Преосвященный Исидор уселся поудобнее на обширном диване, над которым висел портрет масляными красками какого-то старика в шитом золотом мундире со множеством орденов.
— Ну, что же ты? — ласково улыбаясь, обратился он к отцу Кириллу. — Ежели даже и во многом грешен ты, — то, все же, — так и быть, угощу я тебя своим чаем! Делу сие не помешает! А покуда будем чай пить, ты мне и изложишь свое сложное дело! В прошение твое мельком заглянул: просишь об иерействе… Посмотрим, посмотрим! Не предрешая сего вопроса, заранее обещаю тебе, как старому однокашнику по семинарии, как старому другу, могу сказать, самое внимательное отношение! Но ты должен посвятить меня во все подробности дела твоего! Слышишь, Кириллец? Как на духу! Ничего не утаивая!

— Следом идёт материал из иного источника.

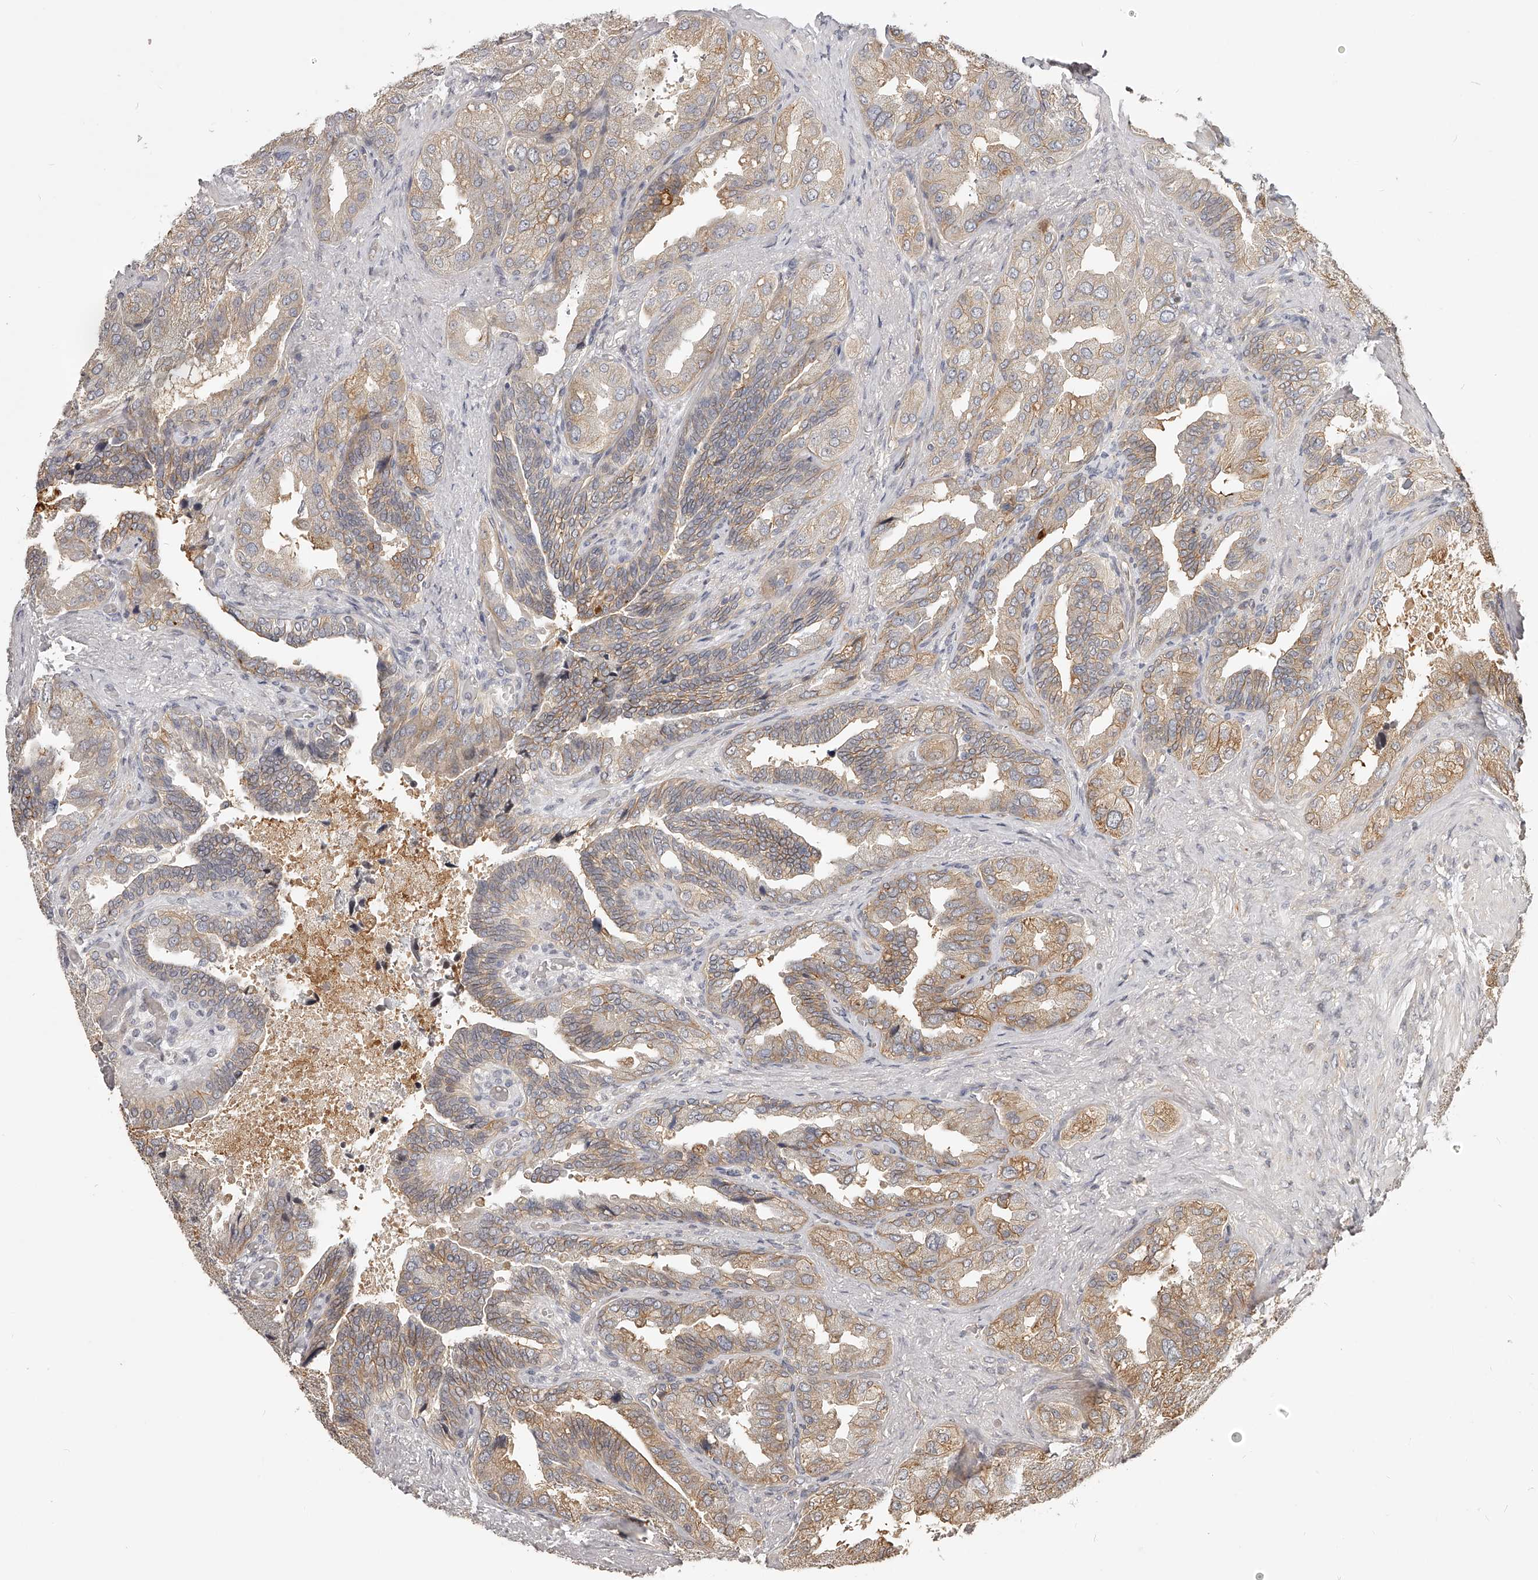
{"staining": {"intensity": "moderate", "quantity": ">75%", "location": "cytoplasmic/membranous"}, "tissue": "seminal vesicle", "cell_type": "Glandular cells", "image_type": "normal", "snomed": [{"axis": "morphology", "description": "Normal tissue, NOS"}, {"axis": "topography", "description": "Seminal veicle"}, {"axis": "topography", "description": "Peripheral nerve tissue"}], "caption": "Protein analysis of unremarkable seminal vesicle shows moderate cytoplasmic/membranous positivity in about >75% of glandular cells.", "gene": "ZNF582", "patient": {"sex": "male", "age": 63}}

При твоей искренности — да при моем добром желании, — не сомневаюсь, что дело твое окажется, может быть, даже и весьма легко разрешимым! Но — полная, абсолютная искренность! А чтобы ты собрался с духом — пей сначала чай. Варенья бери: благочестивые жены купеческого звания, узнав, что слаб я по сей части, приношениями своими даже одолевают. С позволения сказать, — прут двухпудовыми банками! А мне много-ли надо? Ну, повествуй!
И о. Кирилл заговорил. Сначала он говорил робко, не складно, заикаясь, прибегая к книжным формам, поминутно вставляя слова «ваше преосвященство», на что архиерей шутливо-грозно говорил:
— Да брось его преосвященство! Надоело мне величание сие! Говори простым человеческим языком!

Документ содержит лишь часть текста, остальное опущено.